Is Amazon Glacier appropriate for archiving Digital Media content?

1

Background : A content production team shoots and records content in digital media formats. These can be a mix of raw footages, converted videos and images.

These content are stored in a share folder (Linux Samba) It is 21 TB storage which is almost fully used. I would prefer having these content team re-organize and clear the data. Overlooking the need for discipline, I am asked to simply archive. It makes sense--as years pile on, the disk space will be thin, no matter how much discipline is maintained.

We had carried out archival using Tape drives under the older leadership. New leadership has discontinued that process. They have recommended archiving older content to Amazon Glacier.

Now, the content size could be around 2Tb as an archive. There may be need to pull out an old content. How frequent?--That we do not know as of now.

No matter how much bandwidth Amazon can offer, the wire I have can do a max of 40 mbit/s. Moreover, I am asked to limit the speed by some means so that others on the same Internet connection are not affected by the transfer.

What are the considerations that I should take in to account to arrive at an understanding on whether Glacier fits the bill for such a task.

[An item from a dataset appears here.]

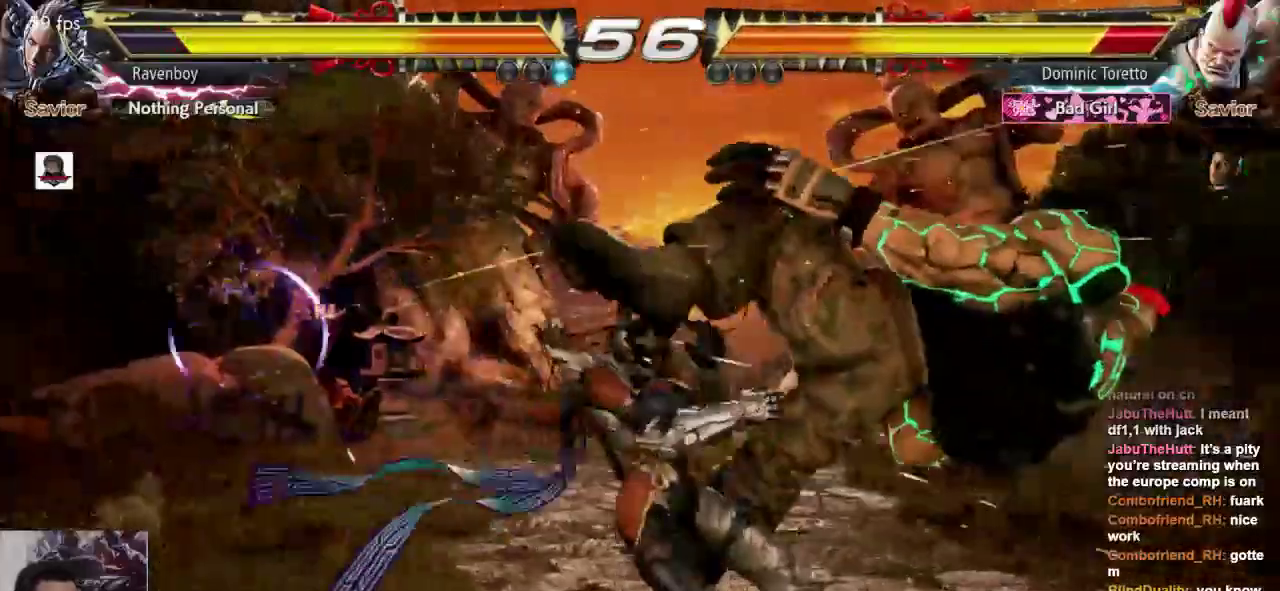
{"dt_ms": 500, "buttons": [], "left_stick": "center", "events": [[33, "left_stick", "center"], [133, "left_stick", "right"], [200, "left_stick", "center"], [300, "CROSS", "down"], [300, "left_stick", "down-right"], [400, "CROSS", "up"], [433, "left_stick", "center"]]}
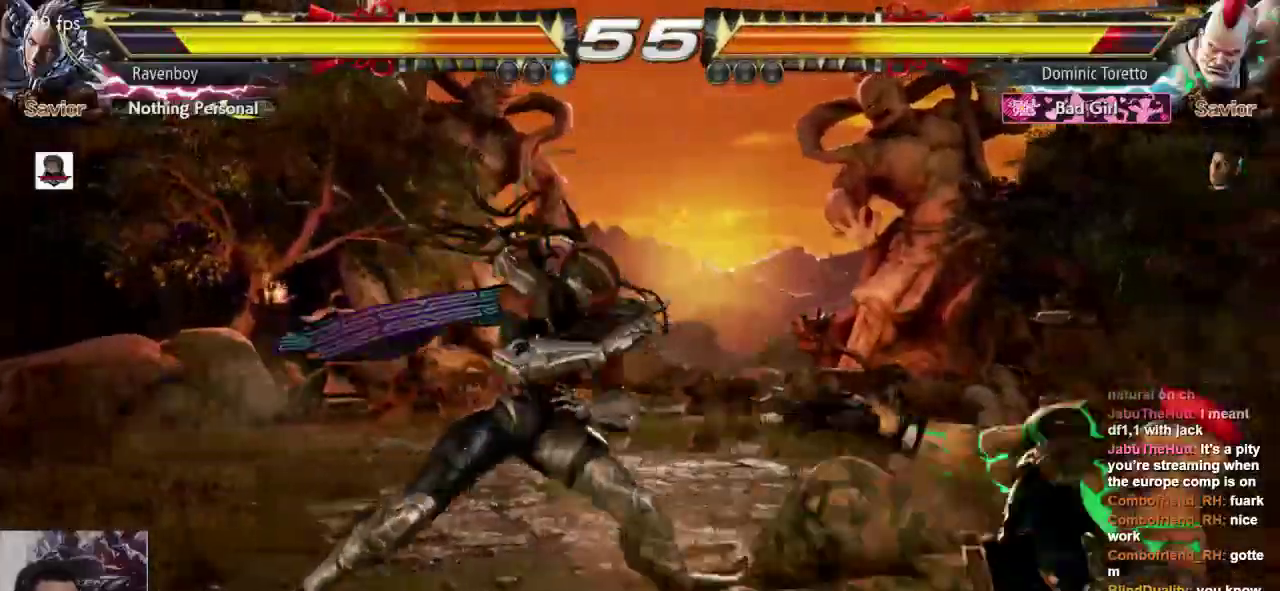
{"dt_ms": 500, "buttons": [], "left_stick": "center", "events": []}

Also, is there any BASH command-line tool that can push 2 Tb+ archives to the Glacier Vault ?

Anup Nair

Posted 2015-11-03T13:48:55.153

Reputation: 144

Question was closed 2015-11-04T20:51:07.827

"Therefore, is Glacier an ideal option?" - This is a question seeking our opinion and which isn't on topic here. You do realize you pay to transfer the data both ways right? There are cheaper solutions then Glacier. – Ramhound – 2015-11-03T14:11:10.890

1Also, the negative side to Glacier and other similar “cloud” solutions? You really have no idea how slow a “fast” Internet connection is until you need to transfer tons of large media files to a remote server like this. – JakeGould – 2015-11-04T02:33:06.310

1

I agree with @Ramhound's assessment in light of the use of the word "ideal" in the question. My answer was premised on a looser interpretation of the question as "is Glacier appropriate," which I do see as not quite such a subjective, opinion-based question, and, in context, appears to be the real gist of what's being asked. And, you can load up to 50TB using the "bandwidth" of a FedEx truck using Amazon Snowball.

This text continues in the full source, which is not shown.